There was a long table, food sufficient for a supermarket. He’d been sapped in the corridor, where presumably the deliveries of foodstuffs were made. It stood to reason that there had to be another door leading from the pantry to the kitchen. He found it wedged into the far corner of the pantry, between a ceiling-high shelf and a wall fixture that held every known kind of mop.
He tried the door. Naturally it was unlocked. Who locks the pantry door? It didn’t even have a lock.
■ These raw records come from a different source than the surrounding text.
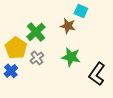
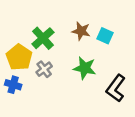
cyan square: (81, 11) -> (105, 36), moved
blue cross: (11, 71) -> (13, 85), turned -32

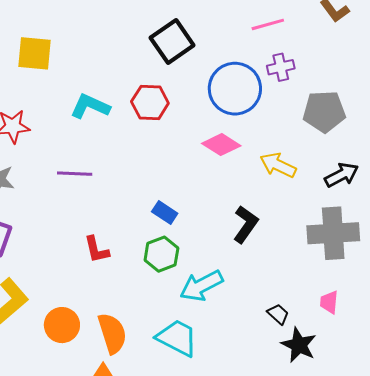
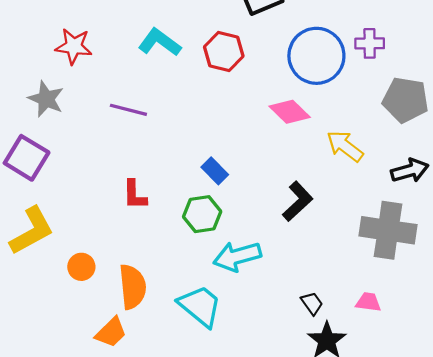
pink trapezoid: (329, 302) -> (368, 302), turned 80
orange circle: (62, 325) -> (81, 267), size x0.7

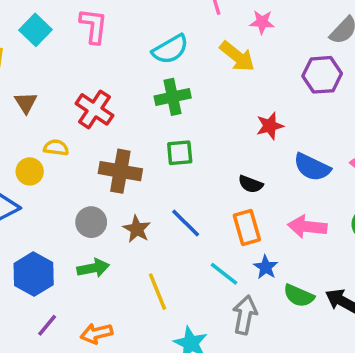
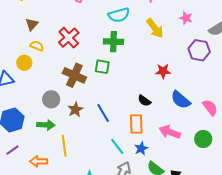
pink star: (262, 22) -> (186, 18), moved
yellow semicircle: (56, 148) -> (37, 46), moved
green square: (180, 153) -> (102, 67), moved
yellow line: (157, 292) -> (64, 146), moved

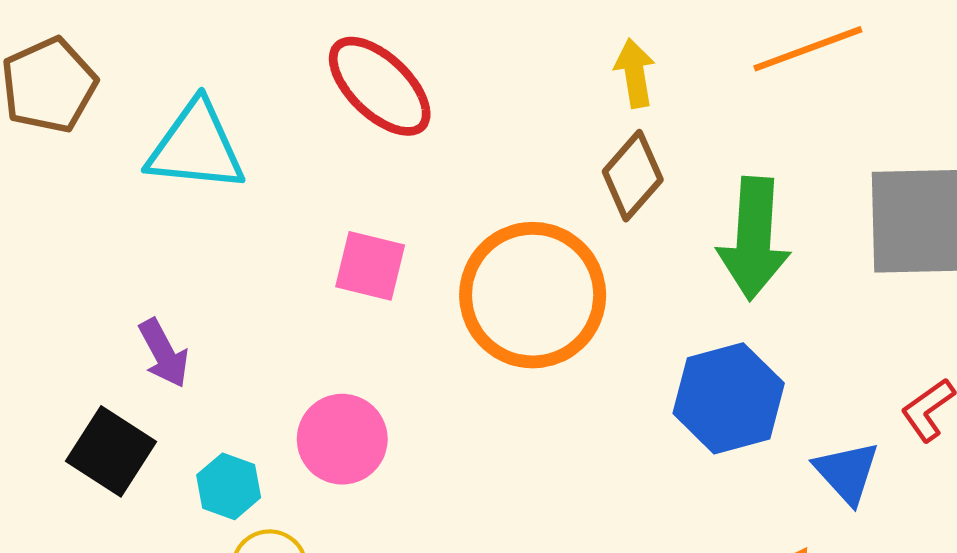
He went through the kitchen, moving cautiously so as not to knock over chairs, tables, and dishwashers. As it was, he wobbled a bit and bumped into the doorway on his way out into another hallway, this one carpeted and leading to the foyer with the portraits and the massive staircase, where Mason had relieved him of his gun earlier. He thought to look at his watch for the first time since waking up. Seven o’clock.
The foyer was empty, lit by the chandelier, which sparkled like diamonds strung on ropes. The sliding doors to the library were closed. The smell of smoke hung like fog in the foyer anyway. He stood listening, heard the ticking of a clock from somewhere in the shadows.
Slowly he picked out the murmur of voices. He passed the staircase and struck off down yet another hallway. The murmur became distinguishable as voices.
A light shone from a doorway.
Two men. No, three.
But one of them was Dan Rather.
Greco was trying to think just what he should do.
Well, something would come to him.
He moved along the wall, thankful for the thick carpeting.
At the edge of the doorway he stopped to listen.
He heard the clicking of glasses.
Someone said: “Confusion to our enemies …”
A toast.
Chapter Twenty-nine
EMILIO BASSINETTI LOOKED FROM the hand with the gun into the face of the man he’d been expecting. His wife’s lover.